Having different types or ages of tyres on the same axle of your car means it will have an unequal level of rolling resistance and grip, which will affect how it steers, grips and stops.

For example, if you put a new tyre on your front left wheel, but keep an older tyre with a different tread pattern on your front right wheel, this will cause an imbalance of grip and rolling resistance.

Why is it bad to have an imbalance of grip or rolling resistance?

Having unequal rolling resistance on either side of your car could cause your steering to pull to one side when driving, which is tiring and uses more fuel. It may also be misdiagnosed as being a steering alignment problem - causing unnecessary trips to the garage and cost to try and fix it.

An imbalance of grip when cornering or braking is potentially dangerous. In an emergency braking situation, it may mean your car doesn't stop in a straight line when you apply the brakes, putting you and your passengers in greater danger - for example, if you need to stay in your lane on the motorway.

This is why it is really important to change your front and rear tyres in pairs.

How to check whether you have the same tyres on each axle

To check your tyres on either axle are the same, inspect the make, model and size of the tyre which is written on the sidewall, and make sure you have the same tyre on the other side of your car. To find more information on this, click here.

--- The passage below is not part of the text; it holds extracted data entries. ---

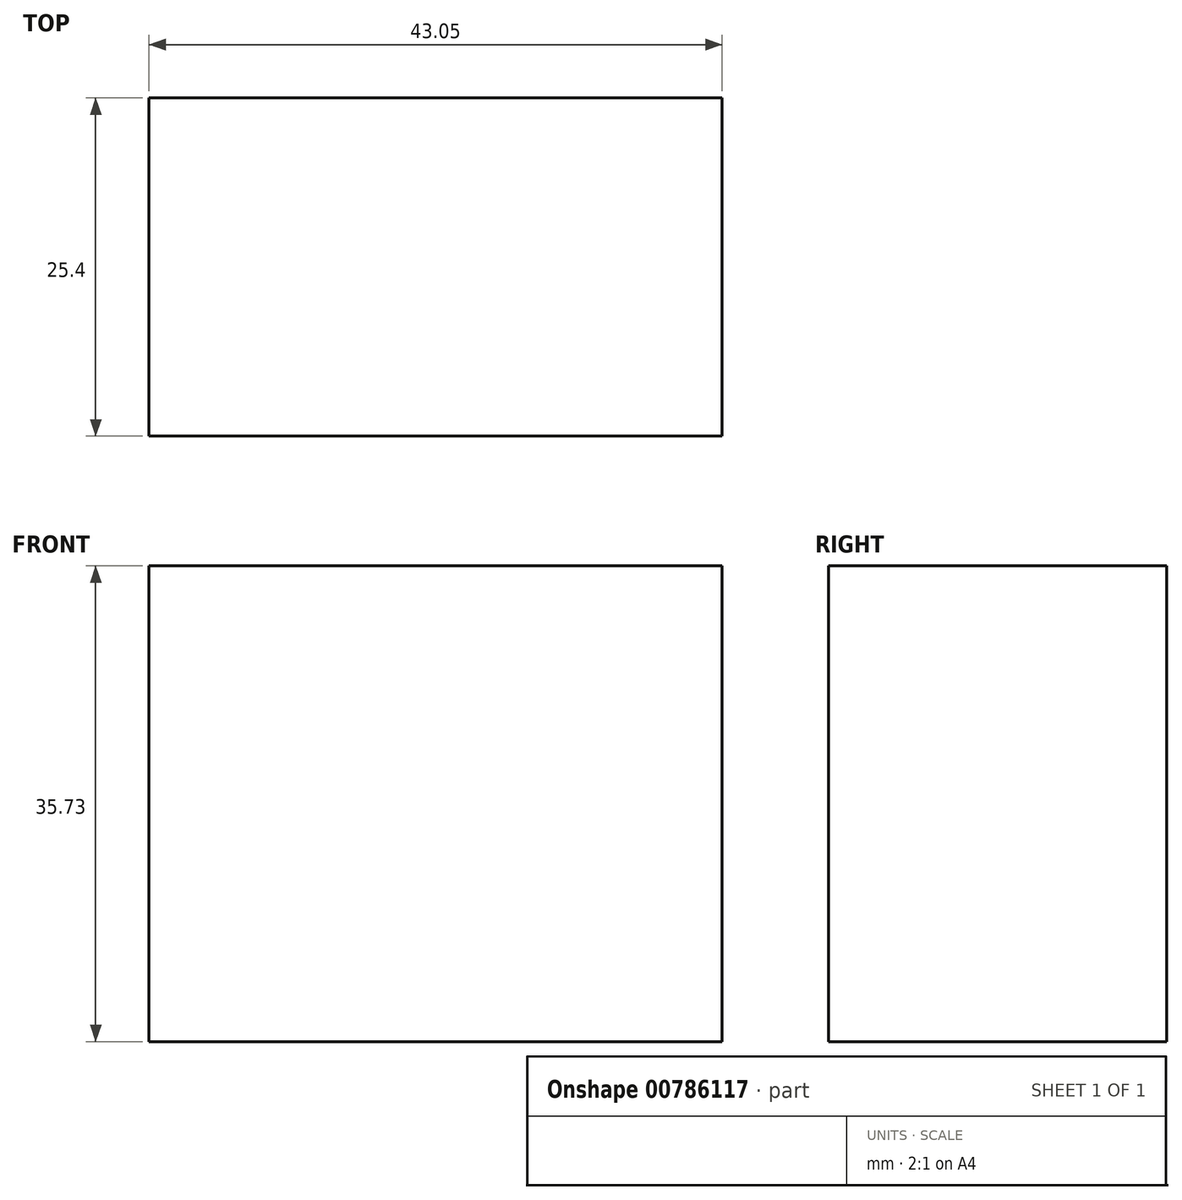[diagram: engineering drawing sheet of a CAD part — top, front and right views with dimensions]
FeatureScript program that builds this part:
annotation { "Feature Type Name" : "Feature", "Feature Type Description" : "" }
export const myFeature = defineFeature(function(context is Context, id is Id, definition is map)
    precondition{}
    {
        {
            var Q0;
            Q0=qCreatedBy(makeId("Front.planeOp"),FACE);
            var sketch = newSketch(context, id + "F0", { "sketchPlane" : qUnion([Q0])});
            skLineSegment(sketch, "E0.bottom", {"start": v(-37.1, 8.4) * mm, "end": v(5.95, 8.4) * mm});
            skLineSegment(sketch, "E0.top", {"start": v(-37.1, -27.33) * mm, "end": v(5.95, -27.33) * mm});
            skLineSegment(sketch, "E0.left", {"start": v(-37.1, 8.4) * mm, "end": v(-37.1, -27.33) * mm});
            skLineSegment(sketch, "E0.right", {"start": v(5.95, 8.4) * mm, "end": v(5.95, -27.33) * mm});
            skSolve(sketch);
        }
        {
            var Q0;
            Q0=makeQuery(id+"F0.imprint","IMPRINT",FACE,{"disambiguationData":[TD([[makeQuery(id+"F0.imprint","IMPRINT",EDGE,{"derivedFrom":sQuery(id+"F0.wireOp",EDGE,"E0.bottom")}),-1.0]])]});
            extrude(context, id + "F1", {"entities" : qUnion([Q0]), "depth" : 25.4 * mm, "offsetDistance" : 25.4 * mm});
        }
    });
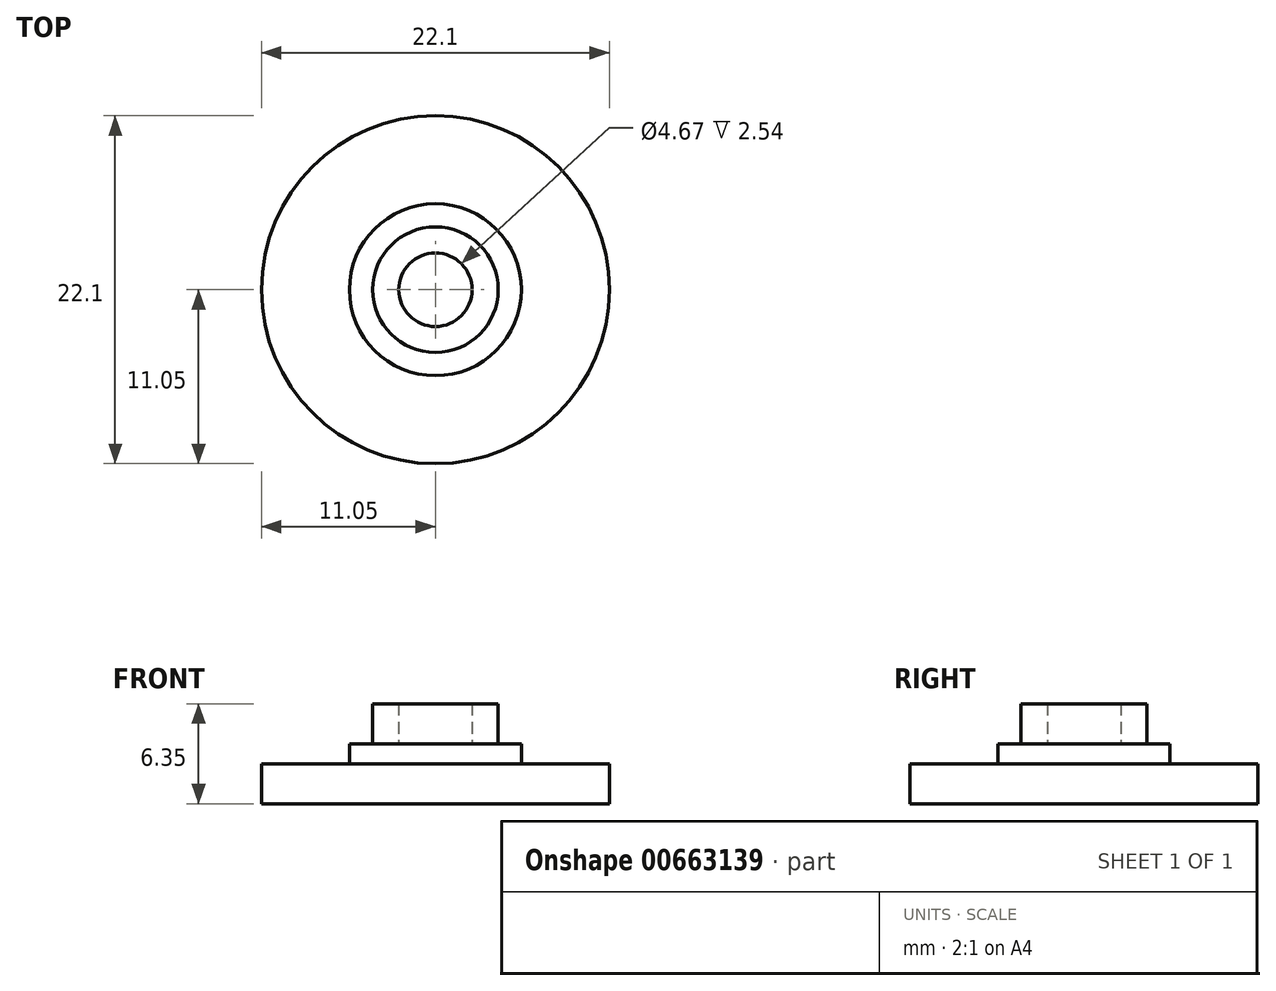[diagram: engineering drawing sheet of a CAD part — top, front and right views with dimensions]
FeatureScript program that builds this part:
annotation { "Feature Type Name" : "Feature", "Feature Type Description" : "" }
export const myFeature = defineFeature(function(context is Context, id is Id, definition is map)
    precondition{}
    {
        {
            var Q0;
            Q0=qCreatedBy(makeId("Top.planeOp"),FACE);
            var sketch = newSketch(context, id + "F0", { "sketchPlane" : qUnion([Q0])});
            skCircle(sketch, "E0", {"center": v(0, 0) * mm, "radius": 11.05 * mm});
            skSolve(sketch);
        }
        {
            var Q0;
            Q0 = qSketchRegion(id + "F0", true);
            extrude(context, id + "F1", {"entities" : qUnion([Q0]), "depth" : 2.54 * mm, "offsetDistance" : 25.4 * mm});
        }
        {
            var Q0;
            Q0=qCreatedBy(makeId("Top.planeOp"),FACE);
            var sketch = newSketch(context, id + "F2", { "sketchPlane" : qUnion([Q0])});
            skCircle(sketch, "E1", {"center": v(0, 0) * mm, "radius": 5.46 * mm});
            skSolve(sketch);
        }
        {
            var Q0;
            Q0 = qSketchRegion(id + "F2", true);
            extrude(context, id + "F3", {"entities" : qUnion([Q0]), "operationType" : NewBodyOperationType.ADD, "depth" : 3.8 * mm, "offsetDistance" : 25.4 * mm});
        }
        {
            var Q0;
            Q0=qCreatedBy(makeId("Top.planeOp"),FACE);
            var sketch = newSketch(context, id + "F4", { "sketchPlane" : qUnion([Q0])});
            skCircle(sketch, "E2", {"center": v(0, 0) * mm, "radius": 3.99 * mm});
            skCircle(sketch, "E3", {"center": v(0, 0) * mm, "radius": 2.33 * mm});
            skSolve(sketch);
        }
        {
            var Q0;
            Q0 = qSketchRegion(id + "F4", true);
            extrude(context, id + "F5", {"entities" : qUnion([Q0]), "operationType" : NewBodyOperationType.ADD, "depth" : 6.35 * mm, "offsetDistance" : 25.4 * mm});
        }
    });
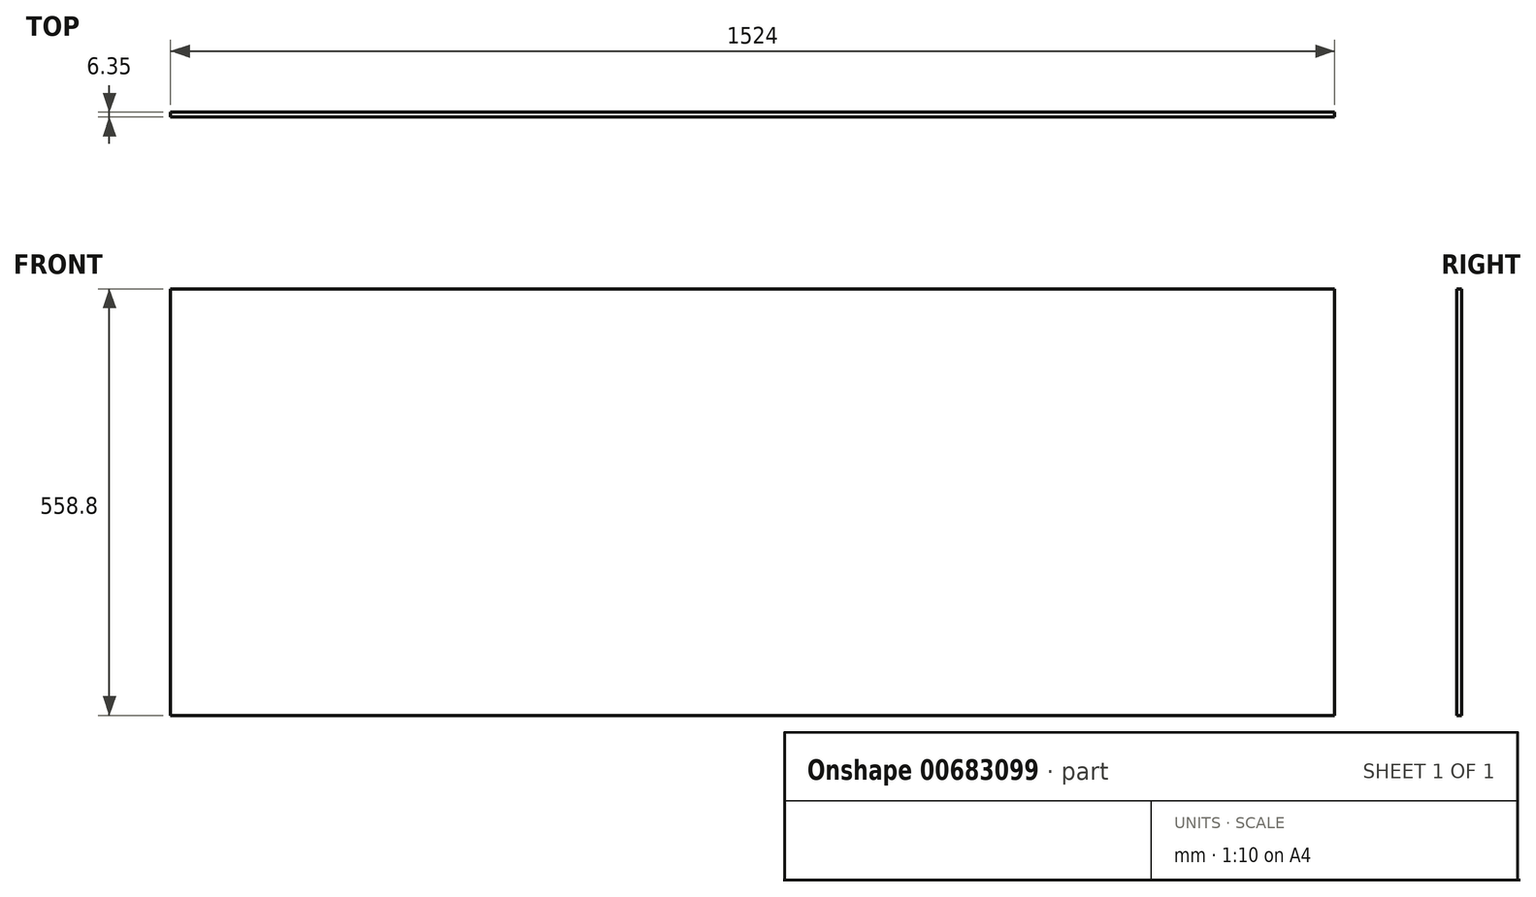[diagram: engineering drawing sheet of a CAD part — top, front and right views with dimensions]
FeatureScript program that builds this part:
annotation { "Feature Type Name" : "Feature", "Feature Type Description" : "" }
export const myFeature = defineFeature(function(context is Context, id is Id, definition is map)
    precondition{}
    {
        {
            var Q0;
            Q0=qCreatedBy(makeId("Front.planeOp"),FACE);
            var sketch = newSketch(context, id + "F0", { "sketchPlane" : qUnion([Q0])});
            skLineSegment(sketch, "E0.bottom", {"start": v(-762, 279.4) * mm, "end": v(762, 279.4) * mm});
            skLineSegment(sketch, "E0.top", {"start": v(-762, -279.4) * mm, "end": v(762, -279.4) * mm});
            skLineSegment(sketch, "E0.left", {"start": v(-762, 279.4) * mm, "end": v(-762, -279.4) * mm});
            skLineSegment(sketch, "E0.right", {"start": v(762, 279.4) * mm, "end": v(762, -279.4) * mm});
            skPoint(sketch, "E0.middle", {"position": v(0, 0) * mm});
            skSolve(sketch);
        }
        {
            var Q0;
            Q0 = qSketchRegion(id + "F0", true);
            extrude(context, id + "F1", {"entities" : qUnion([Q0]), "depth" : 6.35 * mm, "offsetDistance" : 25.4 * mm});
        }
    });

What type of tyre should I choose?

With tyres it is often sensible to buy the best tyres you can afford. Paying for premium tyres is often a good investment since they offer greater levels of performance than a budget tyre, depending on what their intended purpose is i.e. a premium summer tyre will offer greater levels of grip in hot conditions than a budget summer tyre. Tyre manufacturer Dunlop offer a range of excellent premium tyres which you can see here.

What about winter tyres?

Winter tyres have different tread patterns to summer tyres in order to help them grip in the snow and ice, so you should never fit a winter tyre and a summer tyre on the same axle. Winter tyres should be bought as a set of four tyres too, as just fitting two winter tyres to one axle will cause an imbalance of grip between the front and the rear of the car.

4x4/SUV tyres

In the case of four wheel drive cars, you may have to change either both tyres on an axle, or even all four tyres at the same time, to avoid damaging the four wheel drive system (consult your car manufactures handbook for recommendations).

Additional Cost?

Having to replace an additional tyre that may appear to have 'life left in it' may seem costly, however, if you consider the potential danger of a tyre failing, or the inconvenience of having to make an additional trip to the tyre fitter, compared with the cost of a new tyre, it's a small price to pay.